In fact the asymptotic estimate does not seem to quite work on the full range of $q$ and $\beta$ that Vaughan gives, and I think we need to be somewhat more restrictive. I give more explicit estimates below. Perhaps somewhat else can give better estimates that allow the asymptotic to work for a larger range.
First, we'll need an application of partial summation. Suppose that $f:\mathbb{R}_{\geq 0} \rightarrow \mathbb{C}$ is continuous and $f(x) \rightarrow 0$ as $x \rightarrow \infty$. Then $$\sum_{n=1}^\infty f(n) = \int_0^\infty f(x) \, dx + \int_0^\infty \{x\} f'(x) \,dx$$ where $\{x\}$ is the fractional part of $x$. More generally, if we have a congruence condition for our summation, we have the estimate $$\sum_{\substack{n=1\\ n \equiv m (\bmod q)}}^\infty f(n) = \frac{1}{q} \int_0^\infty f(x) \, dx - \int_0^\infty f(x) \,d\left\{\frac{x-m}{q}\right\}$$ $$= \frac{1}{q} \int_0^\infty f(x) \, dx - f(0)\left(1 - \frac{m}{q}\right) + \int_0^\infty \left\{\frac{x-m}{q}\right\} f'(x) \,dx.$$ Therefore $$\left| \sum_{\substack{n=1\\ n \equiv m (\bmod q)}}^\infty f(n) - \frac{1}{q} \int_0^\infty f(x) \, dx \right| \leq |f(0)| + \int_0^\infty |f'(x)| \, dx.$$
Let's apply this to the function $$f(x) = \left(\rho e(\beta) \right)^{x^2}.$$ We have $$\left| \sum_{\substack{n=1\\ n \equiv m (\bmod q)}}^\infty \left(\rho e(\beta) \right)^{n^2} - \frac{1}{q} \int_0^\infty \left(\rho e(\beta) \right)^{x^2} \, dx\right| \leq 1 + \int_0^\infty \left|\left(\left(\rho e(\beta) \right)^{x^2}\right)'\right| \, dx.$$ We evaluate the derivatives and integrals to get $$\left| \sum_{\substack{n=1\\ n \equiv m (\bmod q)}}^\infty \left(\rho e(\beta) \right)^{n^2} - \frac{\sqrt{\pi}}{2q\sqrt{-\log{\rho e(\beta)}}}\right| \leq 1 + \int_0^\infty \left| 2x\left(\left(\rho e(\beta) \right)^{x^2}\right)(\log \rho + 2 \pi i \beta)\right| \, dx$$ $$\leq 1 + (-\log \rho + 2 \pi \beta)\int_0^\infty 2x\rho^{x^2} \, dx = 2 + \frac{2 \pi \beta}{(-\log{\rho})}.$$
Now we can estimate the full sum.

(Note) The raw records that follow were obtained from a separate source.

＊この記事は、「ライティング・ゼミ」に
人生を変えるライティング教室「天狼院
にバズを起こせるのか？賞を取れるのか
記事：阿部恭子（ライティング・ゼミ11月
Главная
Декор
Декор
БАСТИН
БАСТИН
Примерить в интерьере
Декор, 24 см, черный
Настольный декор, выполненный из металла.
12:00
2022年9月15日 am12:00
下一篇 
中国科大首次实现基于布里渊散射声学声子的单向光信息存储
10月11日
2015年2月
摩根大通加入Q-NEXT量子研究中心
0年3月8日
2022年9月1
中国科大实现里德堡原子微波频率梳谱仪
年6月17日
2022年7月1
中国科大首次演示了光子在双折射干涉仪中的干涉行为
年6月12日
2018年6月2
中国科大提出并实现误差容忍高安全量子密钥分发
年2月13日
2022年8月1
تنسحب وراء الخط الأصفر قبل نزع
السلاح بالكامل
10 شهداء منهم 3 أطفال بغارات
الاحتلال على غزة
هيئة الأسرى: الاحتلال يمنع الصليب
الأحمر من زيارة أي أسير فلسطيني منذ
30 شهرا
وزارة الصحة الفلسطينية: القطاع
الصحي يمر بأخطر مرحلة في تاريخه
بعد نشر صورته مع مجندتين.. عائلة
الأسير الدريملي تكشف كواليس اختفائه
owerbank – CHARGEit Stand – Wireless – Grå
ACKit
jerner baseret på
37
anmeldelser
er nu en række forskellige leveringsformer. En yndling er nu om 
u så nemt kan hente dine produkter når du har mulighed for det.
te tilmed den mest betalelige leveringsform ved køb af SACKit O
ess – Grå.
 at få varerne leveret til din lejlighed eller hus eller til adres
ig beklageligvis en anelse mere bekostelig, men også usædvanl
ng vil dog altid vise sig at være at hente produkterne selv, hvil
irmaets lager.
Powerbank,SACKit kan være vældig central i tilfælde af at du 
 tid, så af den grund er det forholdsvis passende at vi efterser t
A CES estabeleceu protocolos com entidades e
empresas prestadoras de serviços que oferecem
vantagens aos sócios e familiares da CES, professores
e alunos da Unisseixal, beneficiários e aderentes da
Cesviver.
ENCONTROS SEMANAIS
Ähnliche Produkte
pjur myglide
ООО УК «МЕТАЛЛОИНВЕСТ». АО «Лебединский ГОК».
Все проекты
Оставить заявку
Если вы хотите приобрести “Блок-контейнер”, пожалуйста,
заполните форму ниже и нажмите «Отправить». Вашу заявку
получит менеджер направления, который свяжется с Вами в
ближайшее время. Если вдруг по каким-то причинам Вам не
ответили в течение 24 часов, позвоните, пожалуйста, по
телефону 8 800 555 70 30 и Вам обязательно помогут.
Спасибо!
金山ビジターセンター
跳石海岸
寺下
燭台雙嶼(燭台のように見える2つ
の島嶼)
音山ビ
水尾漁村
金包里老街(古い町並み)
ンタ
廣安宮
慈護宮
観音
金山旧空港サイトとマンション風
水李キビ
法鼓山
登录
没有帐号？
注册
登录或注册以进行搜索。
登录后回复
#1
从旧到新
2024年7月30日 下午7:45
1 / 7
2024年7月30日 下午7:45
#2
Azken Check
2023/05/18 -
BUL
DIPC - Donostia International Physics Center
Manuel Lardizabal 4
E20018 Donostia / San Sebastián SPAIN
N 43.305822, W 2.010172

We split into residue classes to get $$\sum_{n=1}^\infty \left(\rho e(a/q + \beta) \right)^{n^2} = \sum_{m (\bmod q)} e(am^2/q) \sum_{\substack{n=1\\ n \equiv m (\bmod q)}}^\infty \left(\rho e(\beta) \right)^{n^2}.$$
Therefore we have an estimate for the full sum $$\left|F\left(\rho e\left(\frac{a}{q}+\beta\right)\right) - \frac{\sqrt{\pi}/2}{q} S(q,a) \frac{1}{\sqrt{-\log \rho e(\beta)}}\right| \leq \left(2 + \frac{2 \pi \beta }{(-\log \rho)}\right) q.$$
The asymptotic estimate will be with fixed modulus $q$ and sending $\rho \rightarrow 1^-$. Specifically, we fix $q$ and a small $\epsilon > 0$, and put $\rho = 1 - 1/n$. We send $n \rightarrow \infty$, so that $\rho \rightarrow 1^-$. At the same time, for each $n$ we need to choose $\beta$ such that $\beta = O(n^{-2/3-\epsilon})$, so $\beta$ goes to zero faster than Vaughan indicated.
Note that for small $\rho$ and $\beta$, we have $$-\log \rho e(\beta) \sim 1- \rho e(\beta) = O\left(\frac{1}{n^{2/3+\epsilon}}\right).$$ We thereby obtain an estimate $$F\left(\rho e\left(\frac{a}{q}+\beta\right)\right) = \frac{\sqrt{\pi}/2}{q} S(q,a) \frac{1}{\sqrt{1- \rho e(\beta)}} + O(n^{1/3 - \epsilon}).$$ Since $(1- \rho e(\beta))^{-1/2} \gg n^{1/3 + \epsilon/2} \gg n^{1/3 - \epsilon}$, we get the asymptotic $$F\left(\rho e\left(\frac{a}{q}+\beta\right)\right) \sim \frac{\sqrt{\pi}/2}{q} S(q,a) \frac{1}{\sqrt{1- \rho e(\beta)}}$$ as $n \rightarrow \infty$.